> **Excerpt to read**:
=== Section Start ===

2013-07-09 Thread David Anderson

Charles:
If this program is ready for public use, we could list it here:
http://boinc.berkeley.edu/addons.php
-- David

On 09-Jul-2013 4:15 AM, Charles Elliott wrote:

Three of my computers are in a small second floor bedroom with an asphalt
roof and a box fan placed in a window close to the ground for its only
ventilation.  During the afternoons room temperatures are 95 F or higher,
too much for the computers.

If heat is the problem, it makes more sense to measure CPU/GPU temperatures
and reduce the load on a device if the temperature rises above a set point,
and increase it if the temps go below a lower set point.

I wrote a Java program that does exactly that.  It accesses temperatures by
parsing a SpeedFan logging file on each computer, and affects Boinc by
changing the ncpusN/ncpus line in cc_config.xml and issuing a
read_cc_config RPC.  Something similar might be possible for the GPUs.

It seems to work.  Yesterday, its first day of operation, during the
afternoon it lowered the CPUs used of the three computers from 8 to 6, and
then last night, starting about 10:30, it slowly raised them back to 8,
where it is now.

=== Section End ===

> **Source information**:
=== Section Start ===

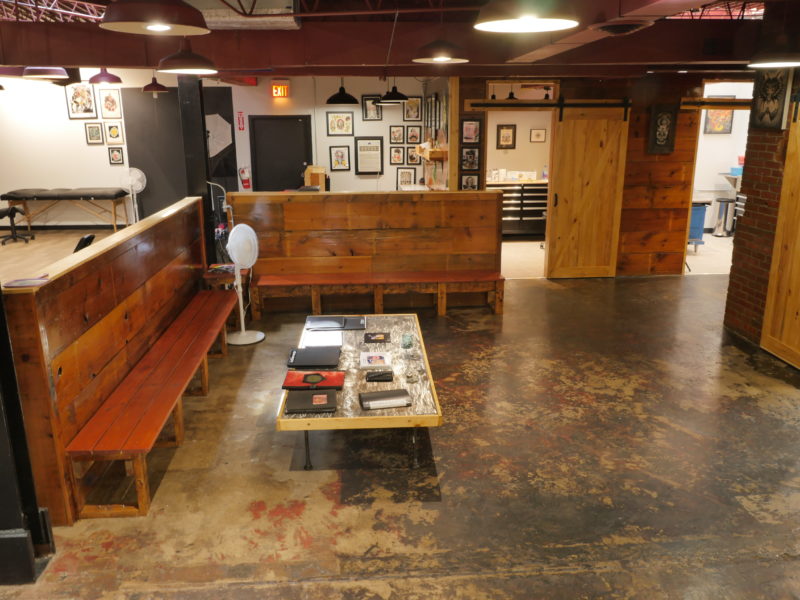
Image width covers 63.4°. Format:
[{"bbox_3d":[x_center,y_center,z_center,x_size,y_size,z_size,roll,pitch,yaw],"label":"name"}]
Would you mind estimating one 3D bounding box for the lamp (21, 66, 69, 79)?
[{"bbox_3d":[-3.379,-2.246,6.152,0.395,0.240,0.395,-2,15,-5],"label":"lamp"}]

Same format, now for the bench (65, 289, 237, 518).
[{"bbox_3d":[-1.654,0.524,4.938,0.410,0.374,3.320,-2,15,-5],"label":"bench"}]

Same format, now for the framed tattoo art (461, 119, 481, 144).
[{"bbox_3d":[0.880,-2.073,7.971,0.250,0.299,0.030,-1,15,-3],"label":"framed tattoo art"}]

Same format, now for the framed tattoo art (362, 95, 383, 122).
[{"bbox_3d":[-0.476,-3.318,11.210,0.335,0.429,0.030,-2,15,-5],"label":"framed tattoo art"}]

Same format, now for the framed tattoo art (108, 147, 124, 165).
[{"bbox_3d":[-5.442,-2.757,12.412,0.256,0.312,0.030,-1,15,-3],"label":"framed tattoo art"}]

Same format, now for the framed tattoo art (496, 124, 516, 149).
[{"bbox_3d":[1.859,-2.828,11.247,0.337,0.410,0.030,-1,15,-3],"label":"framed tattoo art"}]

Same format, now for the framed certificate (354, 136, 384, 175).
[{"bbox_3d":[-0.537,-2.538,11.419,0.500,0.663,0.030,-2,15,-5],"label":"framed certificate"}]

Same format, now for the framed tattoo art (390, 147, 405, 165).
[{"bbox_3d":[-0.046,-2.832,12.753,0.273,0.337,0.030,-1,15,-3],"label":"framed tattoo art"}]

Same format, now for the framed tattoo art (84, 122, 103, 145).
[{"bbox_3d":[-5.155,-2.800,10.922,0.273,0.355,0.030,-2,15,-5],"label":"framed tattoo art"}]

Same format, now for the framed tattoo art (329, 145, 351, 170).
[{"bbox_3d":[-1.172,-2.768,12.695,0.382,0.474,0.030,-1,15,-3],"label":"framed tattoo art"}]

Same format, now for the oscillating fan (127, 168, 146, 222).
[{"bbox_3d":[-4.330,-1.578,10.621,0.410,1.140,0.390,-7,17,-22],"label":"oscillating fan"}]

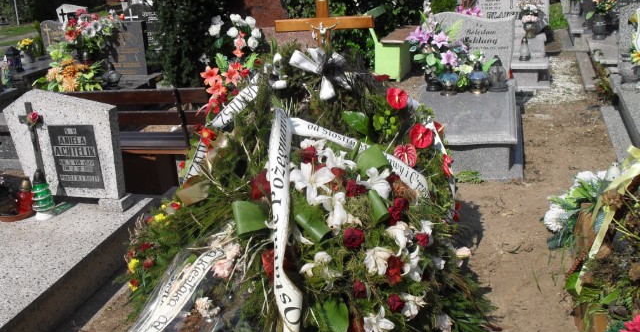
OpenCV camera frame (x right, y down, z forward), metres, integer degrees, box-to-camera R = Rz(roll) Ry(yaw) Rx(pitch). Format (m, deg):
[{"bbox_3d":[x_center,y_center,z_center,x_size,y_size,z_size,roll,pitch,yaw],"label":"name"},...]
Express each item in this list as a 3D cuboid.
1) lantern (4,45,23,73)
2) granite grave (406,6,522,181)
[{"bbox_3d":[-3.268,-1.125,6.900,0.155,0.285,0.155,4,20,16],"label":"lantern"},{"bbox_3d":[1.292,-0.727,5.590,0.950,1.060,1.900,4,20,16],"label":"granite grave"}]

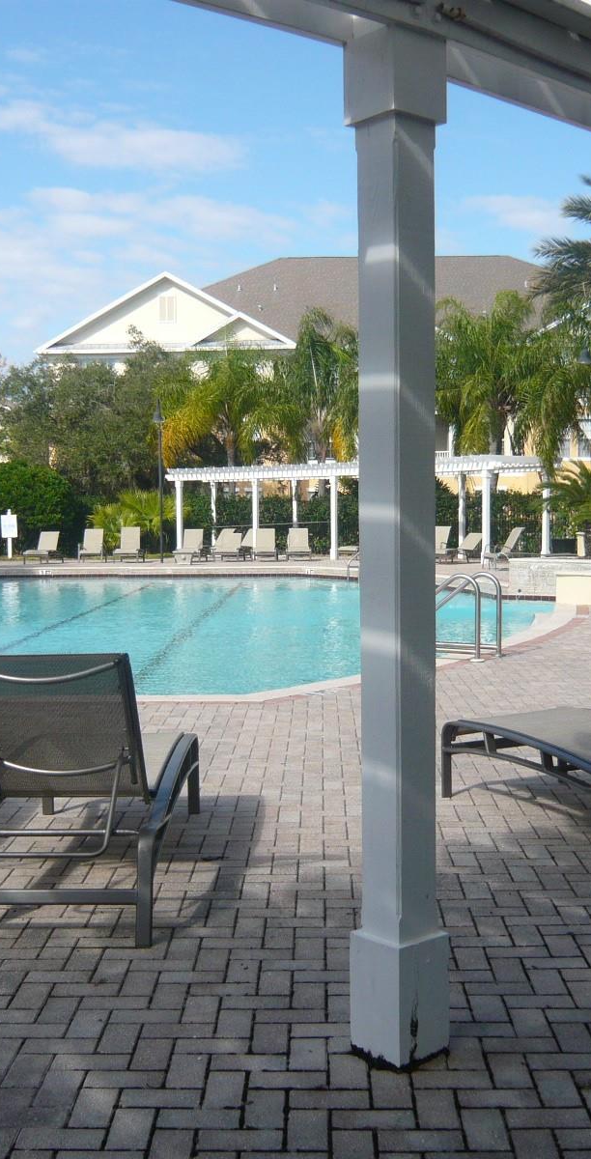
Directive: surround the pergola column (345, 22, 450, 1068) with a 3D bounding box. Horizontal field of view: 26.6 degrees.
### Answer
[{"bbox_3d":[0.262,-0.057,3.194,0.178,2.573,0.178,-3,4,-40],"label":"pergola column"}]

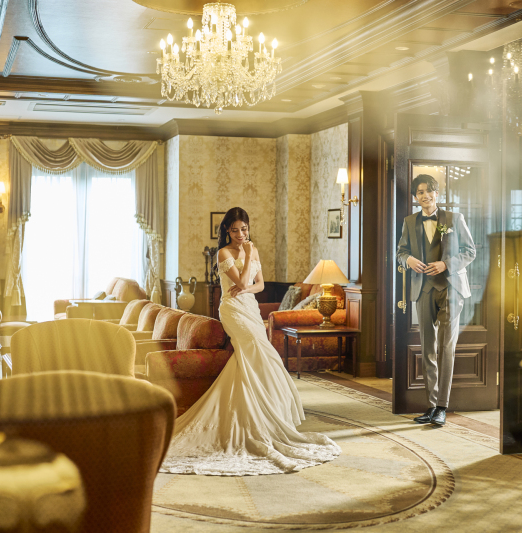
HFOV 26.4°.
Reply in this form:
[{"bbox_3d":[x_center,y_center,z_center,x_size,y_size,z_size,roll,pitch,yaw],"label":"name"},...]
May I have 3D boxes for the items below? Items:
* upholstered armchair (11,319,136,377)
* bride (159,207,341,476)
[{"bbox_3d":[-1.079,0.719,6.479,0.770,0.820,0.760,0,1,-16],"label":"upholstered armchair"},{"bbox_3d":[-0.064,0.367,6.820,1.200,1.530,1.500,0,1,-20],"label":"bride"}]

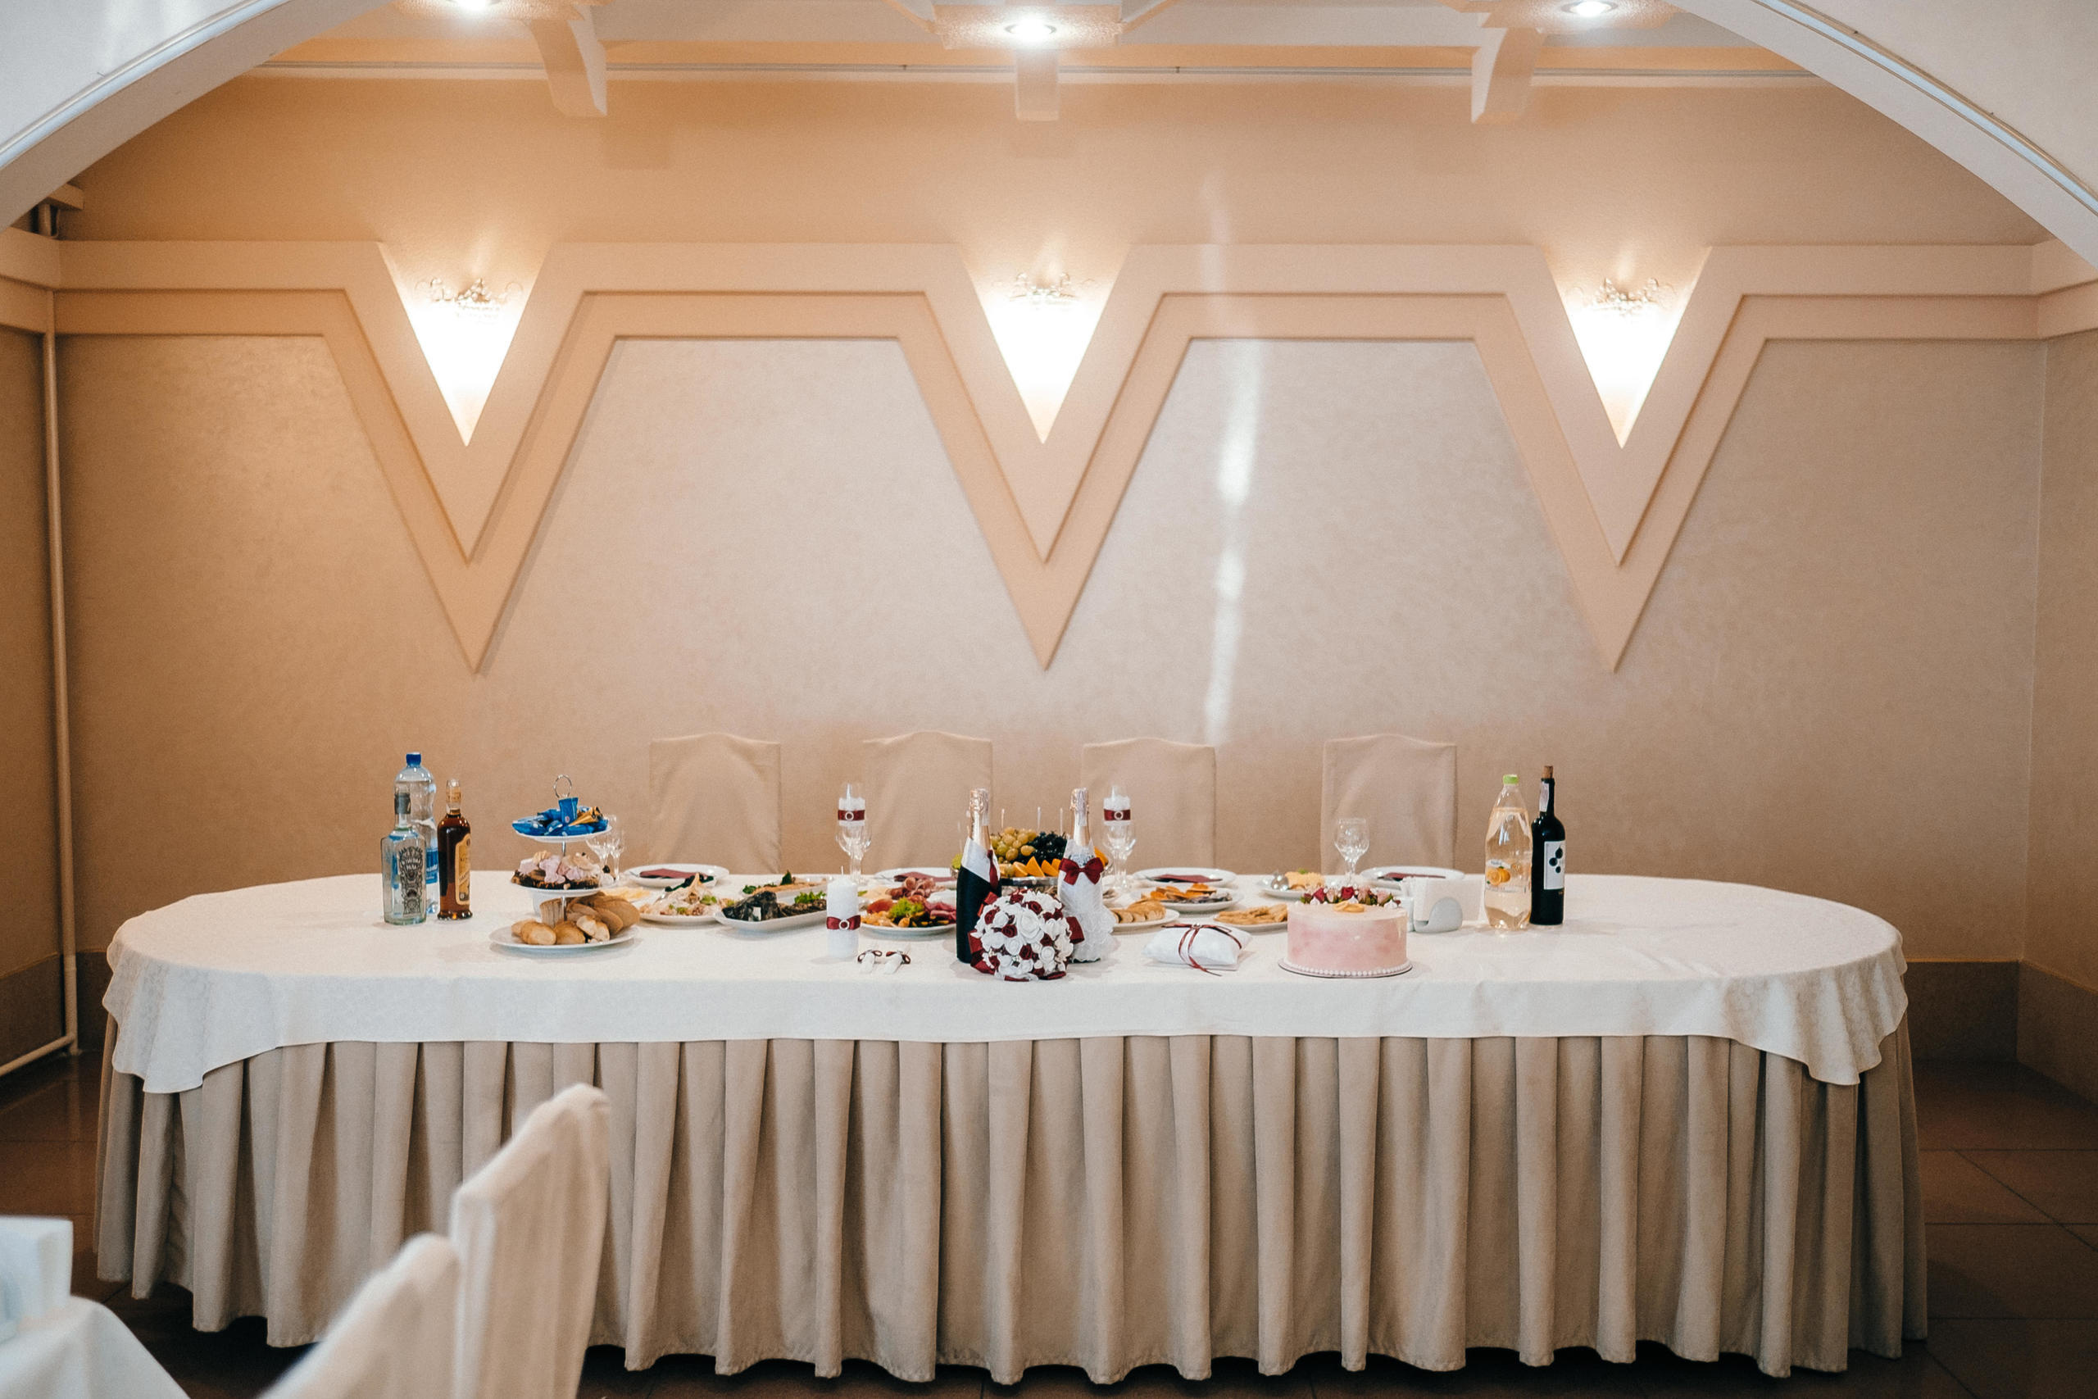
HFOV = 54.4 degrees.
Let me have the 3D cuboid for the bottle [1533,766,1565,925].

=== Section End ===

> **What to do**:
Continue the email thread about throttling BOINC by temperature, picking up right after its final sentence. The listing has no connection to the email thread about throttling BOINC by temperature.

> **Response to this exercise**:
Charles Elliott


-Original Message-
From: boinc_dev [mailto:boinc_dev-boun...@ssl.berkeley.edu] On Behalf
Of McLeod, John
Sent: Monday, July 8, 2013 11:21 AM
To: David Anderson; boinc_dev@ssl.berkeley.edu
Subject: Re: [boinc_dev] CPU throttling and GPU apps

How about changing it to not throttle apps that use less than the
current throttling value?  E.g. if throttling is set at .9, don't
throttle a task that uses .8.

-Original Message-
From: boinc_dev [mailto:boinc_dev-boun...@ssl.berkeley.edu] On Behalf
Of David Anderson
Sent: Friday, July 05, 2013 11:50 PM
To: boinc_dev@ssl.berkeley.edu
Subject: Re: [boinc_dev] CPU throttling and GPU apps

I changed it not throttle apps that use  .5 CPUs
-- David

On 04-Jul-2013 2:38 PM, Eric J Korpela wrote:

The only pro I can think of would be to reduce GPU use to keep
temperature or power use down, but that would be better implemented

as

GPU throttling.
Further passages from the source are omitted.